UTRO

Solnze (Talitres) // Par Anton Schaefer
Derrière le nom de ce projet, Utro, on retrouve les membres de Motorama, formation russe de post-punk à la discographie d’ores et déjà exemplaire. Encore aujourd’hui sous-estimé, Motorama est un excellent groupe, tant sur albums qu’en concerts : à les voir sur scène, on saisit très vite l’urgence et la tension qui se dégagent de leurs prestations, nous persuadant de la vraie profondeur qui anime les compositions du groupe.

Avec Utro, les membres de Motorama font souffler le vent froid du post-punk britannique sur la tradition mythologique russe. Côté influences, on perçoit dans leurs compositions les silhouettes de Wire, The Fall et A Certain Ratio. Ce projet n’est pas né de la semaine dernière : depuis plusieurs années déjà, Utro représente un véritable exutoire, l’occasion salvatrice de faire exister des chansons nettement plus obscures que l’esthétique habituelle de Motorama. Car l’intérêt de Utro tient, en partie, dans sa capacité à bousculer l’auditeur. Alors, autant se le dire de suite, cet album n’est certainement pas celui qui vous permettra de faire la fête avec vos amis le 31 décembre, tant les chansons qui le composent ne respirent pas la grande forme émotionnelle ni la bonhomie. 

En filiation directe avec le virage sombre initié déjà sur le dernier album en date du groupe “Poverty”, Solnze délivre donc six chansons expérimentales et minimalistes chantées en russe. Six titres qui témoignent également du désir du groupe d’être en perpétuel mouvement, de son refus de la répétition, car il est bien vrai que chaque album, chaque maxi de Motorama a sa propre spécificité. L’excellent titre “Torture” reflète assez bien ce projet : tout en frustration et claustrophobie, porté par une énergie primaire, tout simplement tétanisant. On découvre donc une ambiance, une atmosphère, une esthétique : le chant incantatoire, des chansons comme autant de rituels en lien avec les éléments naturels, un ensemble aussi bancal que touchant. 
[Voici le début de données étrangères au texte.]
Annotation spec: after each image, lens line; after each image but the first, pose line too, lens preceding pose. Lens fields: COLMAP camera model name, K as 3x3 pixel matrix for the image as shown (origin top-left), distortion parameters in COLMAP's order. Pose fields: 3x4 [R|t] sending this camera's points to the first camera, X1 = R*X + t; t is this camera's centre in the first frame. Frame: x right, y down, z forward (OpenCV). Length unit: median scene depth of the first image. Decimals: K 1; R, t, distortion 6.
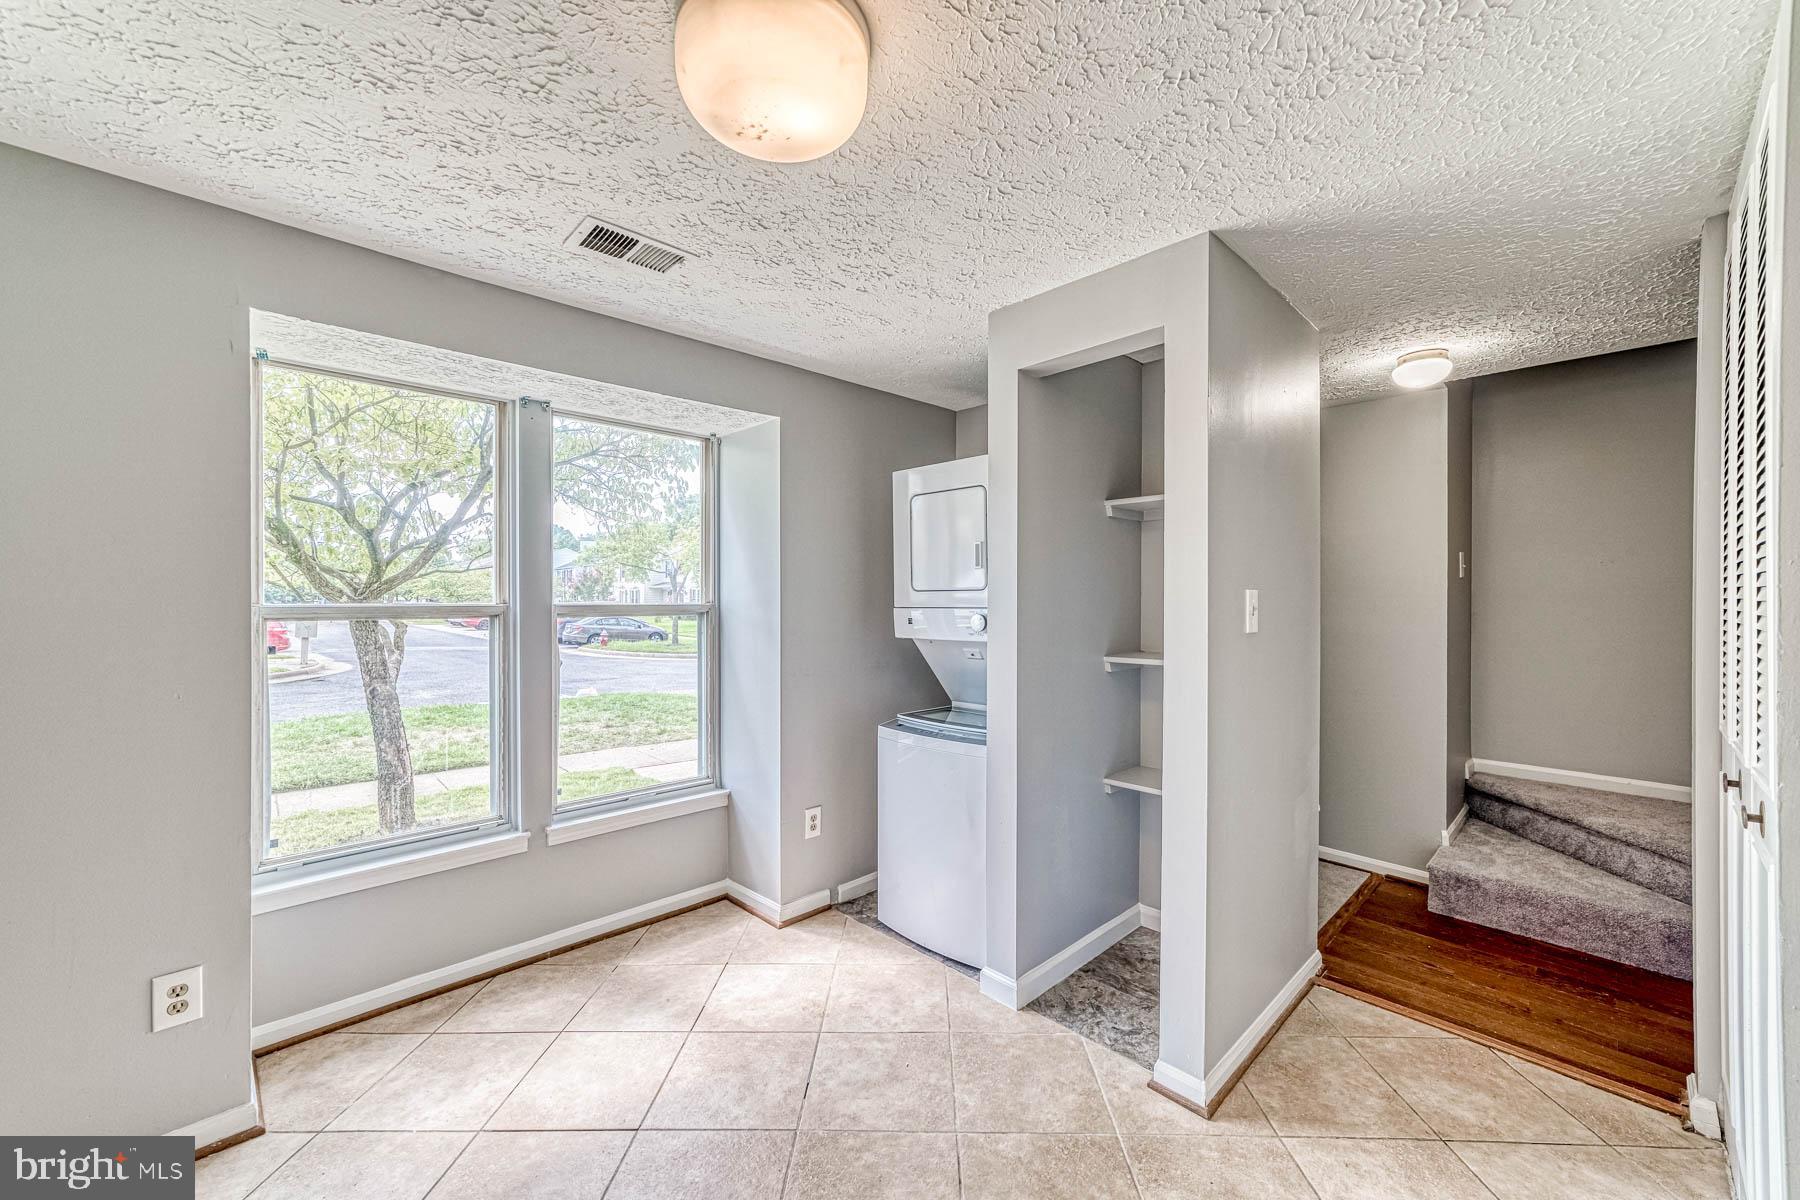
lens RADIAL K [[695.0, 0, 931.2], [0, 695.0, 598.9], [0, 0, 1]] dist [0.000678, 0.000157]
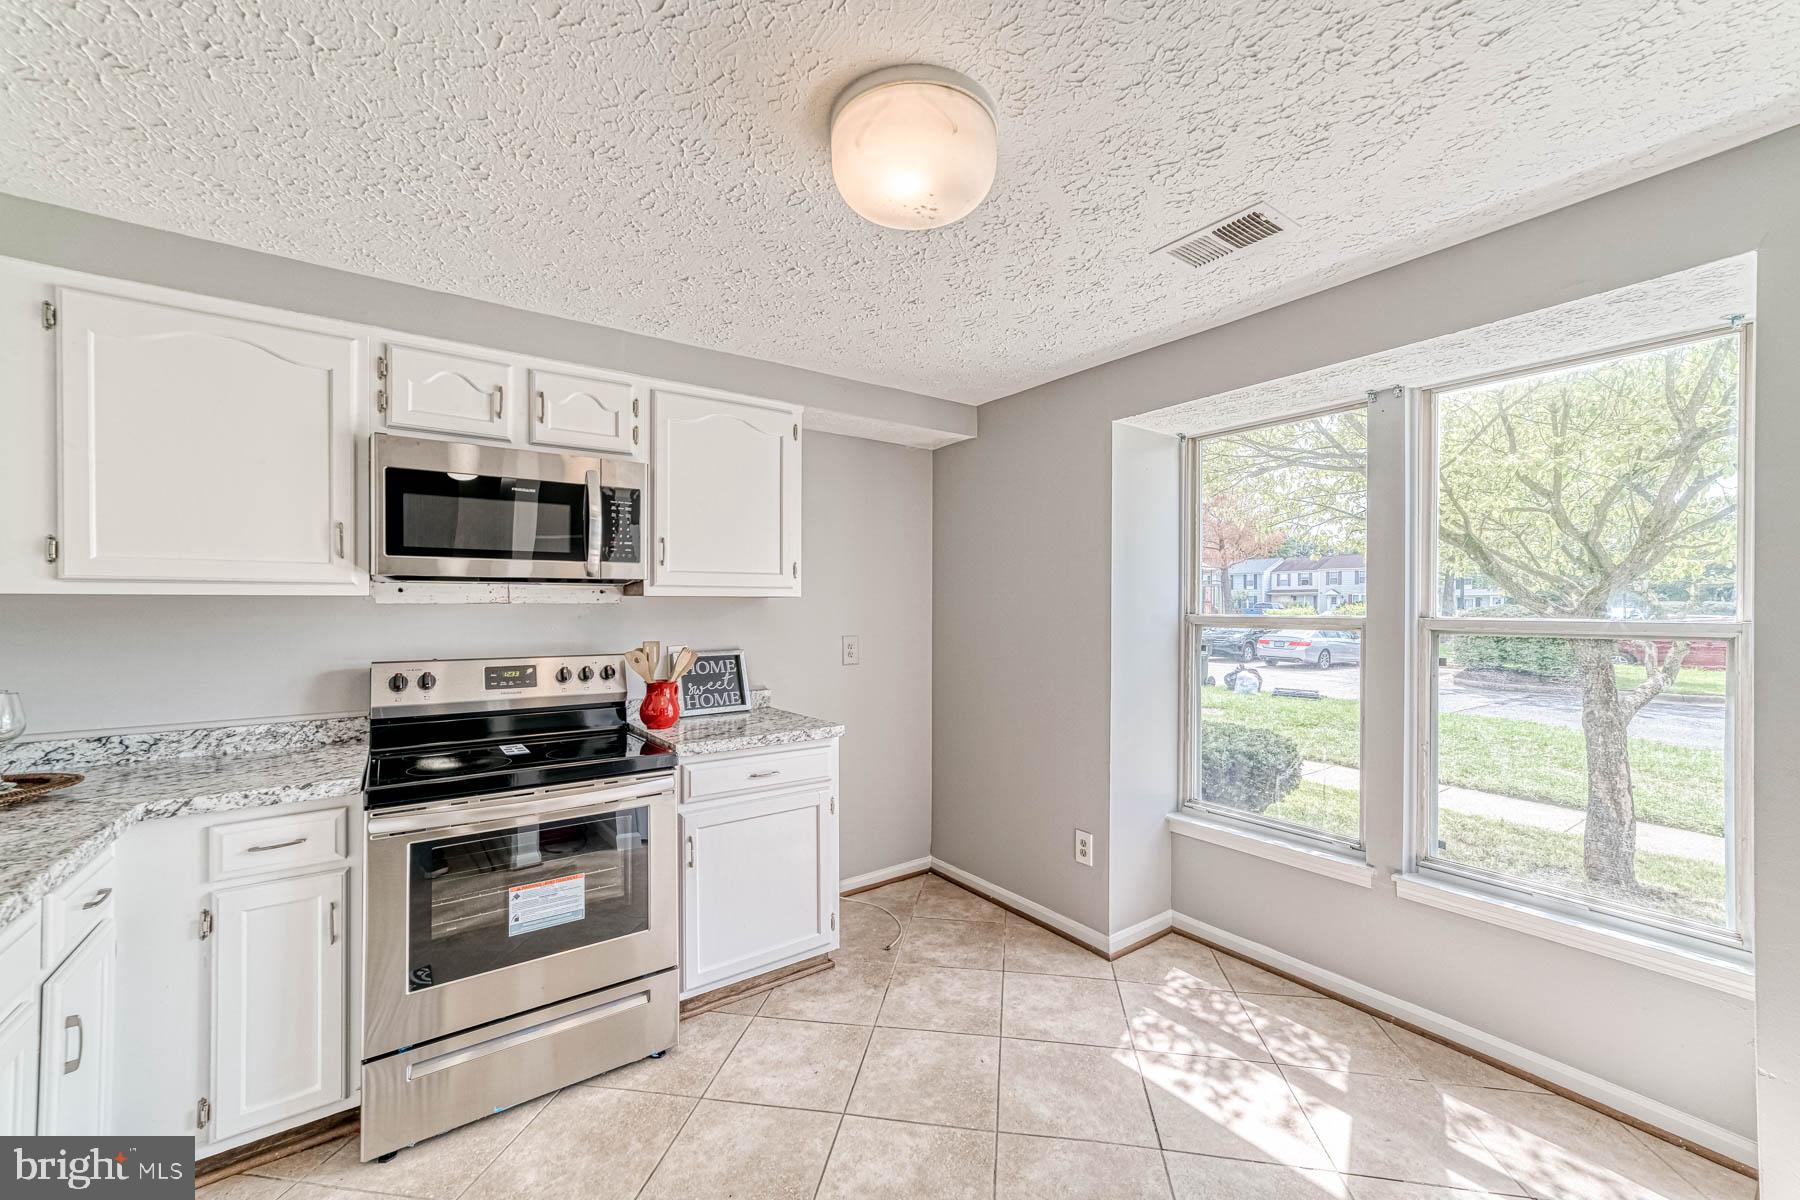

La musique de Utro est une musique ne versant pas dans le pathos, à écouter la nuit, entre deux songes, en s’imaginant au beau milieu d’une forêt enneigée, expérimentant le sublime par la contemplation de ce qui nous entoure dans la nature. Un recours par Utro à la mythologie russe, aux mouvements néo-païens, couplés aux influences de la musique industrielle britannique des débuts des années 80, période Thatcher. Le retour à la nature pour dépasser le nihilisme de notre époque, comme l’écrivait le poète Virgile : “Voilà comme on monte aux étoiles”. Solnze est un disque plus brut et radical, où l’évidence mélodique de Motorama laisse place à une intention plus bestiale peut-être, plus sombre certainement. En adéquation tragique avec l’air du temps.